Upending an existing foodscape
In media coverage of changing foodscapes in low-income neighborhoods like City Heights, you'll rarely find any complaints.
San Diego Magazine's neighborhood guide for City Heights, for example, emphasizes its "claim to authentic international eats, along with live music venues, craft beer, coffee, and outdoor fun." It recommends several ethnic restaurants and warns readers not to be fooled by appearances.
Longtime residents find themselves forced to compete against the "urban food machine"
But that doesn't mean objections don't exist.
Many longtime residents and small-business owners – mostly people of color and immigrants – have, for decades, lived, worked and struggled to feed their families in these neighborhoods. To do so, they've run convenience stores, opened ethnic restaurants, sold food in parks and alleys and created spaces to grow their own food.
All represent strategies to meet community needs in a place mostly ignored by mainstream retailers.
So what happens when new competitors come to town?
Starting at a disadvantage
As I document in my book, these ethnic food businesses, because of a lack of financial and technical support, often struggle to compete with new enterprises that feature fresh façades, celebrity chefs, flashy marketing, bogus claims of authenticity and disproportionate media attention.
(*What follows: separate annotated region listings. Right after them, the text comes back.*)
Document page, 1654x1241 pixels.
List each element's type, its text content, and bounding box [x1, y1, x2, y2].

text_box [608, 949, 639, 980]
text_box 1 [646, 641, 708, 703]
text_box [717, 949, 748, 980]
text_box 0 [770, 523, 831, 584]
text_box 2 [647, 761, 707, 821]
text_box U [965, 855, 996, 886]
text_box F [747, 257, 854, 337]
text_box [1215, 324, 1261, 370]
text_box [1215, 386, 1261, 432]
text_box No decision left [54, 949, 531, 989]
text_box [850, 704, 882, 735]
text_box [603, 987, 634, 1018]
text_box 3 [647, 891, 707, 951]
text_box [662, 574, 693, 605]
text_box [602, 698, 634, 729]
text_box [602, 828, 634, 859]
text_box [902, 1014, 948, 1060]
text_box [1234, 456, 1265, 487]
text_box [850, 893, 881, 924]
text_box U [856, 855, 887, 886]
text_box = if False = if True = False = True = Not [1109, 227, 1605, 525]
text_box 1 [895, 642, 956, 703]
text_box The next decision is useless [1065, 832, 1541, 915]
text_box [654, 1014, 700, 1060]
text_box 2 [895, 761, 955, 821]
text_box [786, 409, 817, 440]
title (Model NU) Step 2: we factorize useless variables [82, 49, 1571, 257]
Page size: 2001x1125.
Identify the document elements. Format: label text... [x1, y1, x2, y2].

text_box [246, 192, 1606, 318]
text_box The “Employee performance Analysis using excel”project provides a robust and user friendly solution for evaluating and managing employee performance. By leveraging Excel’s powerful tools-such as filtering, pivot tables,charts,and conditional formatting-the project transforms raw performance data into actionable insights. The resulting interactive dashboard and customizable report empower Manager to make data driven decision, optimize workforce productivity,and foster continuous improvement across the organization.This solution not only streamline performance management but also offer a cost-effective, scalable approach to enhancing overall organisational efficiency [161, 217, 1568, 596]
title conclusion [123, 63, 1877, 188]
Furthermore, following the arrival of more-affluent residents, existing ones find it increasingly difficult to stay.
My analysis of real estate ads for properties listed in City Heights and other gentrifying San Diego neighborhoods found that access to restaurants, cafés, farmers markets and outdoor dining is a common selling point. The listings I studied from 2019 often enticed potential buyers with lines like "shop at the local farmers' market," "join food truck festivals" and "participate in community food drives!"
San Diego Magazine's home buyer guide for the same year identified City Heights as an "up-and-coming neighborhood," attributing its appeal to its diverse population and eclectic "culinary landscape," including several restaurants and Fair@44.
When I see that City Heights' home prices rose 58% over the past three years, I'm not surprised.
Going up against the urban food machine
Longtime residents find themselves forced to compete against what I call the "urban food machine," a play on sociologist Harvey Molotch's "urban growth machine" – a term he coined more than 50 years ago to explain how cities were being shaped by a loose coalition of powerful elites who sought to profit off urban growth.
I argue that investors and developers use food as a tool for achieving the same ends.
When their work is done, what's left is a rather insipid and tasteless neighborhood, where foodscapes become more of a marketable mishmash of cultures than an ethnic enclave that's evolved organically to meet the needs of residents. The distinctions of time and place start to blur: An "ethnic food district" in San Diego looks no different than one in Chicago or Austin.
Meanwhile, the routines and rhythms of everyday life have changed so much that longtime residents no longer feel like they belong. Their stories and culture reduced to a selling point, they're forced to either recede to the shadows or leave altogether.
It's hard to see how that's a form of inclusion or empowerment.